Between January 4, 2008, and December 14, 2018, the oil rig count more than doubled. Based on the relationship between oil prices and the oil rig count, the oil rig count is expected to keep rising until at least March 2019. A higher oil rig count could boost crude oil and natural gas supplies and pressure natural gas prices. Last week, the oil rig count fell by four to 873.

Based on the Drilling Productivity Report released by the U.S. Energy Information Administration on December 17, the natural gas production in major US shale regions could rise 21.7% year-over-year in January. Natural gas bears might appreciate the increased supply, which could impact natural gas’s rise.

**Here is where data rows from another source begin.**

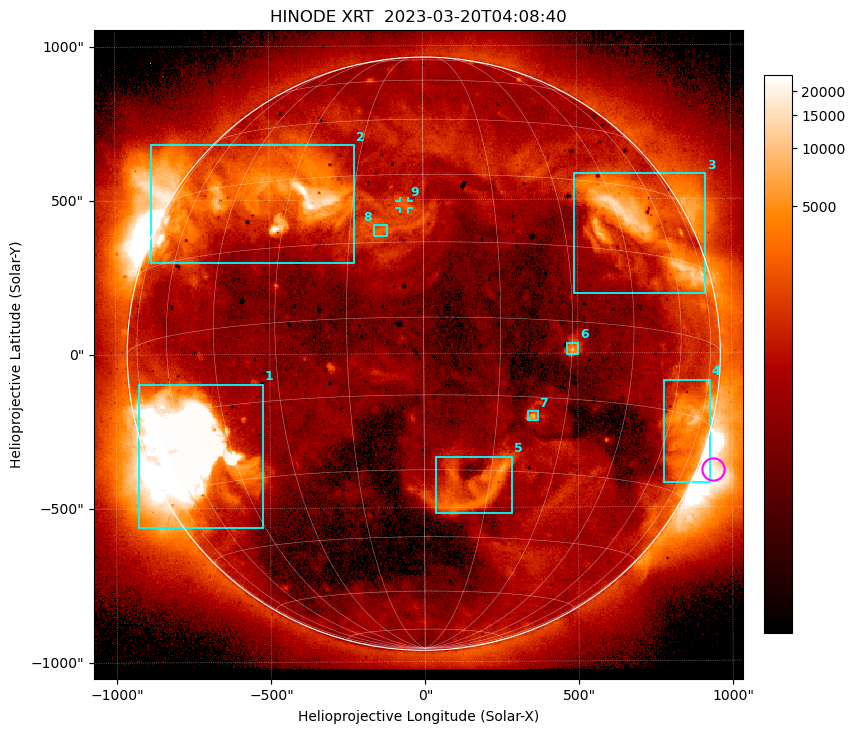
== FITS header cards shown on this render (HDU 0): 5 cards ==
TELESCOP= 'HINODE  '           /
INSTRUME= 'XRT     '           /
DATE_OBS= '2023-03-20T04:08:40.752' /
CTYPE1  = 'Solar-X '           /
CTYPE2  = 'Solar-Y '           /

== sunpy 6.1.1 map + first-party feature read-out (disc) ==
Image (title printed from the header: HINODE XRT  2023-03-20T04:08:40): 512 x 512 px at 4.11 arcsec/px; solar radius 963 arcsec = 234 px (full disc in frame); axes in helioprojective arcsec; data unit not stated in the header (colour bar unlabelled)
Orientation: roll -0.281 deg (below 1 deg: not rotated)
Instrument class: DISC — disc imager (sunpy class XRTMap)
Bright regions (active regions / flare kernels): reference = the median radial profile (limb darkening/brightening removed); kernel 5 px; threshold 5 sigma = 1809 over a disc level ~796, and >= 1.15x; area >= 9 px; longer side >= 6 px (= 25 arcsec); searched inside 0.97 R_sun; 9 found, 9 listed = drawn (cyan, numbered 1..; 1 of them under ~28 arcsec drawn as corner ticks so the feature stays visible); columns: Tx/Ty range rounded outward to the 10 arcsec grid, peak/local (2 s.f.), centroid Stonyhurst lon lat
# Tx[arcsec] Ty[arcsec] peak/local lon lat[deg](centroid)
1 -930..-520 -570..-90 23 -57 -22
2 -890..-220 290..680 20 -35 +26
3 490..920 190..590 15 +50 +21
4 780..930 -420..-80 9.9 +68 -17
5 40..290 -520..-330 12 +13 -34
6 460..500 -10..40 9.2 +30 -5
7 330..370 -220..-190 12 +23 -19
8 -160..-110 380..420 5.7 -9 +17
9 -80..-40 470..500 4.9 -4 +23
Off-limb structures (1.02-1.3 R_sun): pedestal 25.2 subtracted; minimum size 50 px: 4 found; the strongest spans PA ~225..290 deg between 1.02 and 1.3 R_sun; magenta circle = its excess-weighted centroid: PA ~250 deg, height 1.05 R_sun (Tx ~940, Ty ~-380 arcsec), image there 16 x the reference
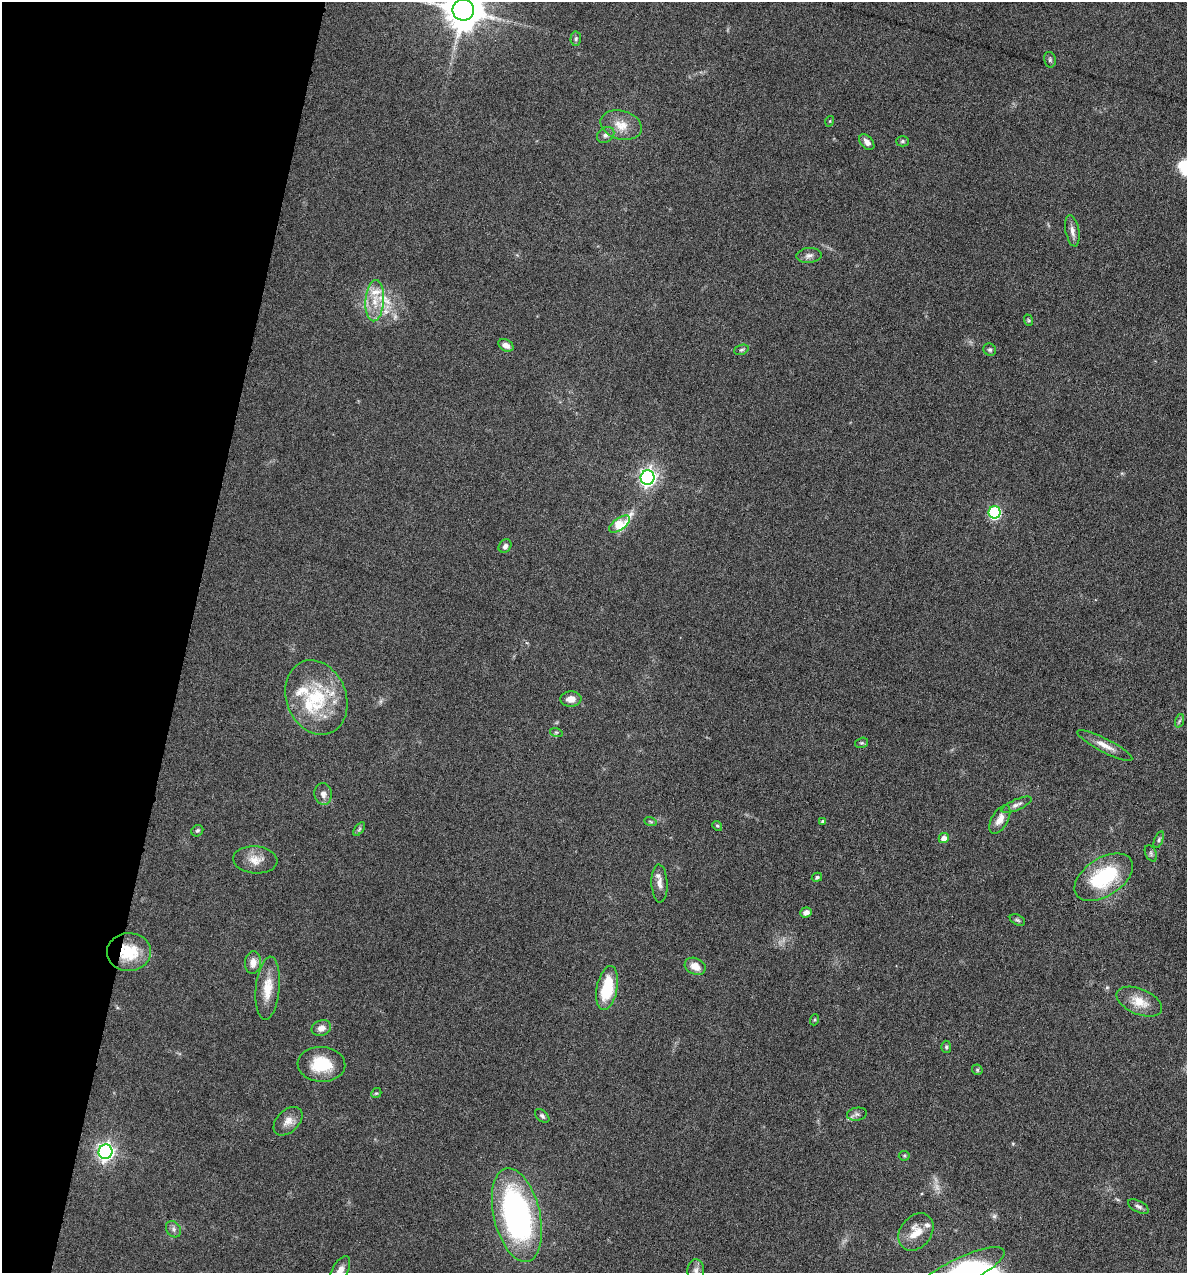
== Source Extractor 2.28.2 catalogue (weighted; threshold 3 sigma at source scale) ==
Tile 9 of 4 x 4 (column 1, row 3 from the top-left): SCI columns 122-1306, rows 1272-2542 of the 5105 x 5085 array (HDU 1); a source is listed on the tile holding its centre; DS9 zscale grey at full resolution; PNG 1189 x 1275 px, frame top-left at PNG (2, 2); each listed source drawn as its Kron ellipse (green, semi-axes under 4 px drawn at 4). Shown black and unused: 16% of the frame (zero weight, under 4 of 8 exposures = <1% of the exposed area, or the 3 px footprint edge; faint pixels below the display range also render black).
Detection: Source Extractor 2.28.2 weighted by HDU 2 'WHT'; one run over the whole footprint, this tile lists its part. Background 0.148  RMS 0.0057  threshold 0.0233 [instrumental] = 3 sigma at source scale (4.09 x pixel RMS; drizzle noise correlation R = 1.36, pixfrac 0.8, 0.05/0.05 arcsec/px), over >= 5 px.
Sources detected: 71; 5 inside a brighter listed object's ellipse — not listed separately; the other 66 listed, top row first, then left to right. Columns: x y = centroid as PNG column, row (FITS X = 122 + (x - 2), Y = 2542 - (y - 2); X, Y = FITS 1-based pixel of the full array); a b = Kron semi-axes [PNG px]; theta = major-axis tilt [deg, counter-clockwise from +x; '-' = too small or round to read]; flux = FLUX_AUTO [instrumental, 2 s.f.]
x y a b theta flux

Energy stocks and energy ETFs

In the trailing week, natural gas–weighted stocks Chesapeake Energy (CHK), Southwestern Energy (SWN), and Cabot Oil & Gas (COG) fell 14.3%, 13.4%, and 7.6%, respectively. In the last five trading sessions, the natural gas January futures fell 12.9%.

In the seven days ending on December 18, the SPDR S&P Oil & Gas Exploration & Production ETF (XOP) and the Energy Select Sector SPDR ETF (XLE) fell 7.8% and 3.1%, respectively. These ETFs contain natural gas–producer stocks that could be sensitive to the oil and gas rig counts.